Dr. Vince Malanga, President of LaSalle Economics, says that fortunately, the budget resolution, which includes an extension of the 2017 tax cut, passed the House by the narrowest of margins. However, he notes the Senate version is significantly different, requiring reconciliation. Neither version includes full retroactive expensing of capital equipment investment, despite presidential support. With a possible government shutdown looming, formal legislation may not be enacted until mid-spring.

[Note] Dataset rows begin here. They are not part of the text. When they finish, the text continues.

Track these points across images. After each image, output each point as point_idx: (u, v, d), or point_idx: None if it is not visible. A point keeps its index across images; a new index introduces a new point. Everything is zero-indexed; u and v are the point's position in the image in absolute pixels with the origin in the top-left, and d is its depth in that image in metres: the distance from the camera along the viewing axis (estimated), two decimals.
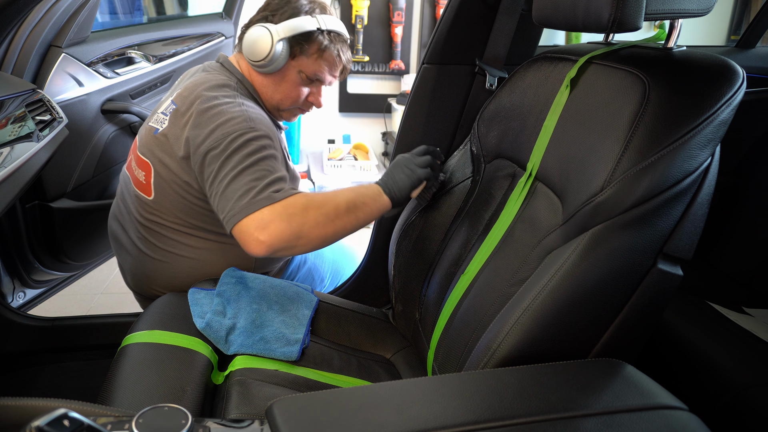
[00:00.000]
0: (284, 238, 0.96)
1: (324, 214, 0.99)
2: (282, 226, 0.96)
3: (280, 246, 0.97)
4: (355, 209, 1.03)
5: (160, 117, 1.16)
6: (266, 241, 0.96)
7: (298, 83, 1.21)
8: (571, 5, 0.77)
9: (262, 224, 0.96)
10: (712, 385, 1.04)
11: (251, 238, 0.96)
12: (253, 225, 0.96)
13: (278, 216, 0.96)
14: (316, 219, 0.98)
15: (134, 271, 1.25)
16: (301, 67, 1.19)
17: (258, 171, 1.01)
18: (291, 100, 1.23)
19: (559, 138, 0.87)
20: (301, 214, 0.98)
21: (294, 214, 0.97)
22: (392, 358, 1.17)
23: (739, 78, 0.73)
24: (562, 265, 0.73)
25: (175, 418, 0.51)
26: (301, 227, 0.97)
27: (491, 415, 0.57)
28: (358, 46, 3.34)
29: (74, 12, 1.45)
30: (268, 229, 0.95)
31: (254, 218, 0.96)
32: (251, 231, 0.96)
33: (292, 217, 0.97)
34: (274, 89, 1.21)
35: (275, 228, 0.96)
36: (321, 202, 1.00)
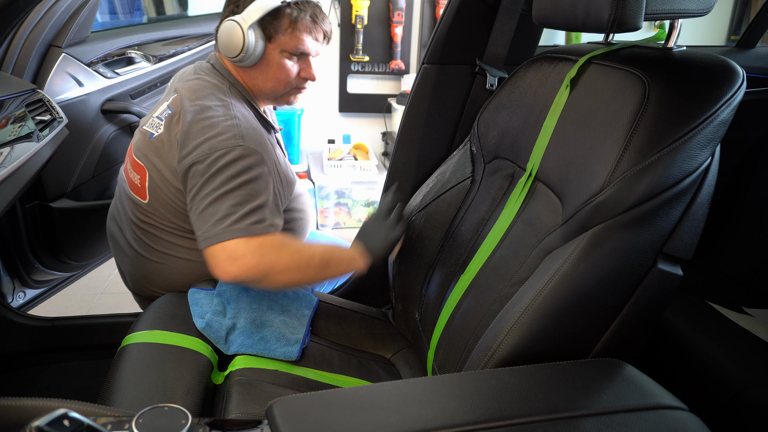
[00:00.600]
0: (251, 274, 0.98)
1: (295, 261, 1.01)
2: (252, 262, 0.98)
3: (244, 279, 0.99)
4: (327, 266, 1.05)
5: (156, 121, 1.15)
6: (232, 272, 0.98)
7: (284, 63, 1.16)
8: (571, 5, 0.77)
9: (234, 255, 0.98)
10: (712, 385, 1.04)
11: (219, 264, 0.99)
12: (225, 254, 0.98)
13: (251, 251, 0.98)
14: (287, 264, 1.00)
15: (132, 273, 1.25)
16: (281, 47, 1.15)
17: (240, 196, 1.01)
18: (284, 83, 1.19)
19: (559, 138, 0.87)
20: (274, 255, 1.00)
21: (266, 254, 0.99)
22: (392, 358, 1.17)
23: (739, 78, 0.73)
24: (562, 265, 0.73)
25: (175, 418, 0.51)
26: (270, 268, 0.99)
27: (491, 415, 0.57)
28: (358, 46, 3.34)
29: (74, 12, 1.45)
30: (237, 261, 0.97)
31: (227, 247, 0.98)
32: (221, 258, 0.98)
33: (264, 256, 0.99)
34: (263, 79, 1.18)
35: (244, 262, 0.97)
36: (295, 249, 1.02)
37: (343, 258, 1.08)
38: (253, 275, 0.99)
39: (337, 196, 3.02)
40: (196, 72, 1.20)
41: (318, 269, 1.04)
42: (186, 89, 1.13)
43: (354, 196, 3.03)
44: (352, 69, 3.41)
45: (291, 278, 1.02)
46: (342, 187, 3.01)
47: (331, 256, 1.06)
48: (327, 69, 3.43)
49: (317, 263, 1.04)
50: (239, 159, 1.03)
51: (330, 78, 3.45)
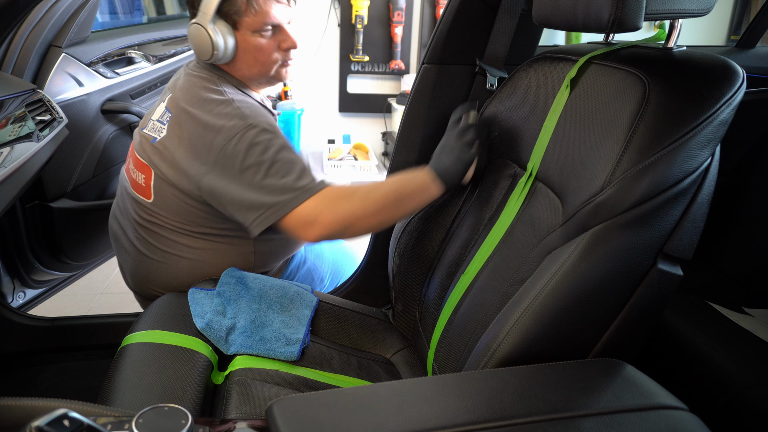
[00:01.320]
0: (333, 228, 0.99)
1: (369, 204, 1.00)
2: (329, 218, 0.99)
3: (329, 236, 1.00)
4: (402, 200, 1.02)
5: (157, 125, 1.15)
6: (315, 234, 1.00)
7: (260, 43, 1.13)
8: (572, 5, 0.77)
9: (308, 219, 0.99)
10: (712, 385, 1.04)
11: (300, 233, 1.00)
12: (300, 221, 1.00)
13: (322, 209, 0.99)
14: (362, 209, 1.00)
15: (134, 272, 1.25)
16: (250, 29, 1.11)
17: (280, 168, 1.02)
18: (268, 63, 1.17)
19: (560, 138, 0.87)
20: (346, 204, 0.99)
21: (338, 205, 0.99)
22: (392, 358, 1.17)
23: (739, 78, 0.73)
24: (562, 265, 0.73)
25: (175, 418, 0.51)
26: (348, 218, 0.99)
27: (491, 415, 0.57)
28: (358, 46, 3.34)
29: (74, 12, 1.45)
30: (315, 223, 0.99)
31: (298, 215, 0.99)
32: (299, 227, 1.00)
33: (337, 208, 0.99)
34: (247, 66, 1.16)
35: (322, 221, 0.99)
36: (365, 193, 1.01)
37: (416, 188, 1.03)
38: (336, 229, 0.99)
39: None
40: (186, 71, 1.20)
41: (394, 206, 1.02)
42: (180, 89, 1.13)
43: None
44: (352, 69, 3.41)
45: (371, 222, 1.01)
46: None
47: (403, 189, 1.03)
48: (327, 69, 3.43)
49: (392, 200, 1.01)
50: (256, 136, 1.03)
51: (330, 78, 3.45)
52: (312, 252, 1.45)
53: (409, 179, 1.04)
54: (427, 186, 1.03)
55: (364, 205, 1.00)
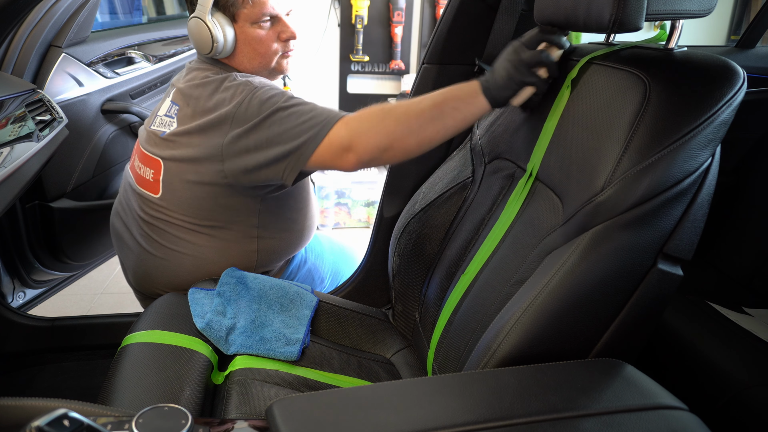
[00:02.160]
0: (371, 151, 0.94)
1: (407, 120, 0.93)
2: (364, 140, 0.94)
3: (370, 160, 0.95)
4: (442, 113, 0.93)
5: (165, 120, 1.15)
6: (353, 160, 0.95)
7: (259, 35, 1.13)
8: (572, 5, 0.77)
9: (343, 144, 0.95)
10: (712, 385, 1.04)
11: (339, 162, 0.97)
12: (334, 149, 0.96)
13: (356, 132, 0.95)
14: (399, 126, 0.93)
15: (135, 269, 1.25)
16: (248, 20, 1.11)
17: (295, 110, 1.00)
18: (268, 54, 1.16)
19: (560, 138, 0.87)
20: (380, 124, 0.94)
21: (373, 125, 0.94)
22: (392, 358, 1.17)
23: (739, 78, 0.73)
24: (562, 265, 0.73)
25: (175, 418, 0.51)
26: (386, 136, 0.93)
27: (491, 415, 0.57)
28: (358, 46, 3.34)
29: (74, 12, 1.45)
30: (352, 147, 0.95)
31: (331, 142, 0.96)
32: (335, 156, 0.97)
33: (371, 128, 0.94)
34: (248, 59, 1.16)
35: (359, 143, 0.94)
36: (399, 108, 0.94)
37: (460, 99, 0.92)
38: (374, 152, 0.94)
39: (337, 196, 3.02)
40: (189, 67, 1.21)
41: (436, 120, 0.92)
42: (184, 82, 1.14)
43: (354, 196, 3.03)
44: (352, 69, 3.41)
45: (411, 142, 0.94)
46: (342, 187, 3.00)
47: (444, 101, 0.93)
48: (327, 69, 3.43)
49: (434, 114, 0.92)
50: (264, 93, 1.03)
51: (330, 78, 3.45)
52: (312, 252, 1.45)
53: (452, 89, 0.94)
54: (472, 98, 0.92)
55: (402, 122, 0.93)
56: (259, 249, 1.20)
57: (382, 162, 0.98)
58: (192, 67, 1.19)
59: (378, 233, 1.40)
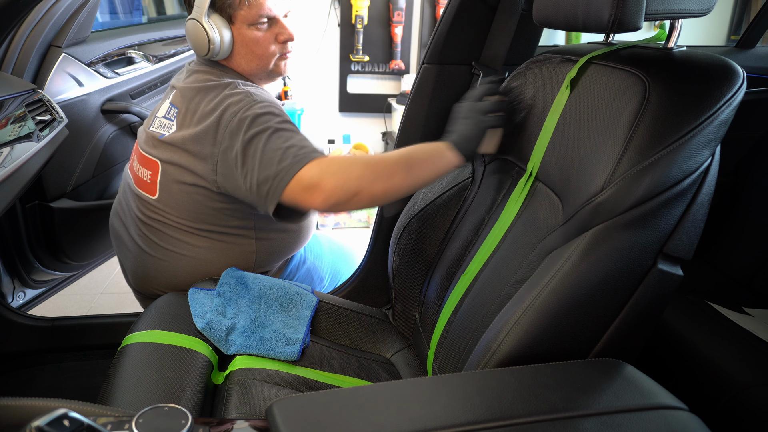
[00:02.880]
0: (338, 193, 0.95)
1: (375, 169, 0.95)
2: (332, 181, 0.95)
3: (336, 202, 0.96)
4: (411, 165, 0.96)
5: (164, 122, 1.15)
6: (319, 199, 0.95)
7: (256, 37, 1.13)
8: (572, 5, 0.77)
9: (310, 184, 0.96)
10: (712, 386, 1.04)
11: (304, 200, 0.97)
12: (302, 186, 0.96)
13: (325, 173, 0.95)
14: (368, 173, 0.95)
15: (134, 269, 1.25)
16: (245, 22, 1.11)
17: (284, 134, 1.01)
18: (266, 56, 1.16)
19: (560, 138, 0.87)
20: (349, 169, 0.95)
21: (341, 170, 0.95)
22: (392, 358, 1.17)
23: (739, 78, 0.73)
24: (562, 265, 0.73)
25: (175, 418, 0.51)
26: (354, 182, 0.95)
27: (491, 415, 0.57)
28: (358, 46, 3.34)
29: (74, 12, 1.45)
30: (318, 187, 0.95)
31: (300, 179, 0.96)
32: (302, 193, 0.97)
33: (338, 173, 0.95)
34: (246, 61, 1.16)
35: (325, 185, 0.95)
36: (369, 158, 0.97)
37: (429, 155, 0.97)
38: (341, 195, 0.95)
39: None
40: (189, 68, 1.20)
41: (404, 172, 0.96)
42: (184, 84, 1.14)
43: None
44: (352, 69, 3.41)
45: (378, 190, 0.95)
46: None
47: (414, 155, 0.97)
48: (327, 69, 3.43)
49: (402, 166, 0.96)
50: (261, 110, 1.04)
51: (330, 78, 3.45)
52: (312, 252, 1.45)
53: (422, 147, 0.99)
54: (441, 153, 0.97)
55: (371, 170, 0.95)
56: (258, 250, 1.20)
57: (349, 207, 0.99)
58: (192, 69, 1.19)
59: (378, 233, 1.40)
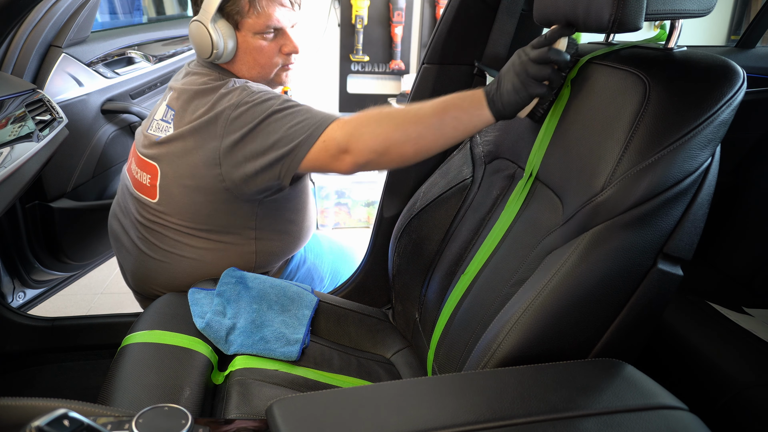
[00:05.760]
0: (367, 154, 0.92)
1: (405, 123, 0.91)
2: (361, 143, 0.92)
3: (366, 162, 0.93)
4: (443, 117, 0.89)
5: (161, 125, 1.15)
6: (349, 161, 0.93)
7: (261, 45, 1.13)
8: (572, 5, 0.77)
9: (339, 146, 0.93)
10: (712, 386, 1.04)
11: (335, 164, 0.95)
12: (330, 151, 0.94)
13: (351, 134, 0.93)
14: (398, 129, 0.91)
15: (134, 271, 1.25)
16: (251, 30, 1.11)
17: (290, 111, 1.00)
18: (268, 66, 1.16)
19: (560, 138, 0.87)
20: (376, 125, 0.92)
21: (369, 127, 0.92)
22: (392, 358, 1.17)
23: (739, 78, 0.73)
24: (562, 265, 0.73)
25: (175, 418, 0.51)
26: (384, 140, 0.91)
27: (491, 415, 0.57)
28: (358, 46, 3.34)
29: (74, 12, 1.45)
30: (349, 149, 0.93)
31: (326, 143, 0.94)
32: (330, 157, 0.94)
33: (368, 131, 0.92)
34: (247, 68, 1.16)
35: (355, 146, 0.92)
36: (396, 111, 0.92)
37: (463, 109, 0.89)
38: (371, 155, 0.92)
39: (337, 195, 3.02)
40: (187, 70, 1.20)
41: (436, 128, 0.90)
42: (182, 85, 1.14)
43: (354, 196, 3.03)
44: (352, 69, 3.41)
45: (409, 148, 0.91)
46: (342, 187, 3.00)
47: (446, 109, 0.90)
48: (327, 69, 3.43)
49: (434, 121, 0.89)
50: (261, 98, 1.03)
51: (330, 78, 3.45)
52: (312, 252, 1.45)
53: (455, 98, 0.91)
54: (477, 110, 0.89)
55: (400, 128, 0.91)
56: (258, 251, 1.20)
57: (378, 166, 0.96)
58: (191, 70, 1.18)
59: (378, 233, 1.40)
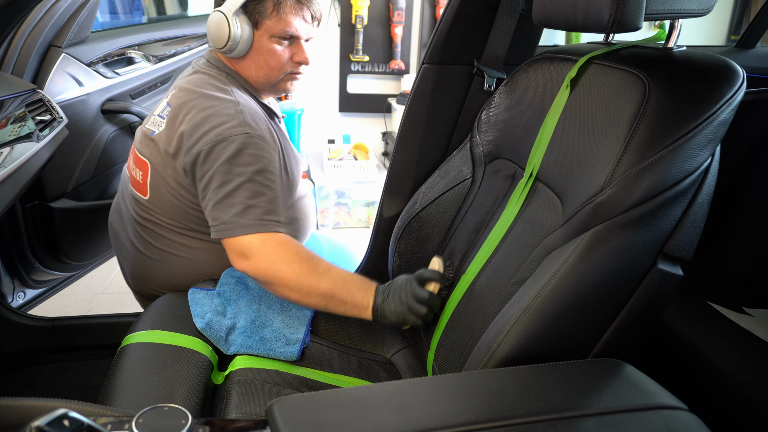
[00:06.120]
0: (258, 275, 1.02)
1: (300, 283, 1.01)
2: (261, 265, 1.01)
3: (252, 276, 1.04)
4: (330, 299, 1.03)
5: (157, 120, 1.15)
6: (242, 267, 1.03)
7: (274, 49, 1.15)
8: (571, 5, 0.77)
9: (246, 253, 1.02)
10: (712, 386, 1.04)
11: (232, 257, 1.04)
12: (238, 248, 1.02)
13: (262, 254, 1.01)
14: (291, 282, 1.01)
15: (133, 270, 1.25)
16: (269, 32, 1.13)
17: (253, 187, 1.03)
18: (277, 69, 1.18)
19: (560, 138, 0.87)
20: (282, 267, 1.01)
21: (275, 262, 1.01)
22: (392, 358, 1.17)
23: (739, 78, 0.73)
24: (562, 265, 0.73)
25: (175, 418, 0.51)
26: (275, 278, 1.01)
27: (491, 415, 0.57)
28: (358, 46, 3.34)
29: (74, 12, 1.45)
30: (248, 260, 1.02)
31: (241, 242, 1.02)
32: (234, 252, 1.03)
33: (272, 263, 1.01)
34: (256, 67, 1.17)
35: (254, 263, 1.02)
36: (305, 270, 1.02)
37: (350, 301, 1.04)
38: (260, 277, 1.03)
39: (337, 196, 3.02)
40: (193, 68, 1.20)
41: (321, 299, 1.03)
42: (184, 84, 1.14)
43: (354, 196, 3.03)
44: (352, 69, 3.41)
45: (292, 297, 1.03)
46: (342, 187, 3.00)
47: (339, 292, 1.03)
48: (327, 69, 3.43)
49: (324, 294, 1.02)
50: (247, 147, 1.04)
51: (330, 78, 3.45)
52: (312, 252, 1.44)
53: (350, 288, 1.04)
54: (362, 309, 1.04)
55: (298, 285, 1.01)
56: None
57: (263, 286, 1.07)
58: (198, 68, 1.19)
59: (378, 233, 1.40)
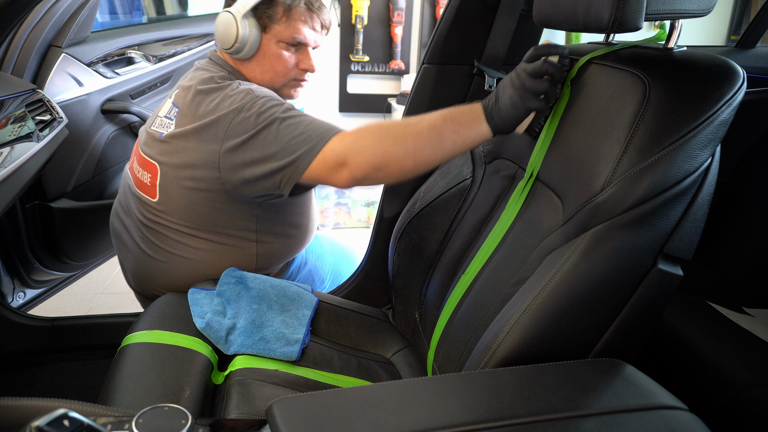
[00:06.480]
0: (365, 168, 0.93)
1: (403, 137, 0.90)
2: (359, 157, 0.92)
3: (364, 177, 0.94)
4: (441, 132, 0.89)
5: (164, 121, 1.15)
6: (346, 176, 0.94)
7: (281, 54, 1.15)
8: (572, 5, 0.77)
9: (337, 160, 0.94)
10: (712, 386, 1.04)
11: (333, 177, 0.96)
12: (328, 164, 0.95)
13: (350, 147, 0.94)
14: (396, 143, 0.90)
15: (135, 270, 1.25)
16: (277, 37, 1.13)
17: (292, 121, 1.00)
18: (282, 75, 1.18)
19: (560, 138, 0.87)
20: (375, 140, 0.92)
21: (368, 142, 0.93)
22: (392, 358, 1.17)
23: (739, 78, 0.73)
24: (562, 265, 0.73)
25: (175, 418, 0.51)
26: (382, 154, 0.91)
27: (491, 415, 0.57)
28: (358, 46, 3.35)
29: (74, 12, 1.45)
30: (348, 160, 0.93)
31: (325, 157, 0.95)
32: (328, 171, 0.95)
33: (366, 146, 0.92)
34: (261, 71, 1.17)
35: (353, 160, 0.93)
36: (394, 125, 0.92)
37: (461, 121, 0.89)
38: (368, 170, 0.92)
39: (337, 195, 3.02)
40: (196, 67, 1.20)
41: (435, 143, 0.89)
42: (188, 82, 1.14)
43: (354, 196, 3.04)
44: (352, 69, 3.41)
45: (407, 164, 0.91)
46: None
47: (445, 124, 0.90)
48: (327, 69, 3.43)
49: (432, 137, 0.89)
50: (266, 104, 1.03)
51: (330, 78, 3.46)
52: (313, 253, 1.45)
53: (453, 112, 0.91)
54: (476, 125, 0.89)
55: (399, 143, 0.91)
56: (259, 253, 1.20)
57: (376, 180, 0.96)
58: (200, 66, 1.19)
59: (378, 233, 1.40)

Tariffs, now back on with exemptions, have blunted budget progress, contributing to market turbulence and consumer confusion, Malanga notes. Business decisions are being delayed, capital expenditures are weakening, and the economy is barely growing this quarter. Fiscal drag is beginning to assert itself, suggesting further weakness ahead.
Tariff-induced inflationary pressures are not a primary concern, as energy prices are declining, Malanga observes. He says the labor market is showing warning signs, with jobless claims rising in the Capital area and weak aggregate hours worked. Employers may start cutting payrolls if demand remains soft, pressuring income and spending.
The housing market remains sluggish, with fiscal drag from the Department of Government Efficiency replacing prior government stimulus. Malanga says the Federal Reserve may need to ease monetary policy quickly and meaningfully to support housing and capital spending. However, he adds there is concern that an undue focus on tariffs and tax cuts could delay needed agility from the Fed.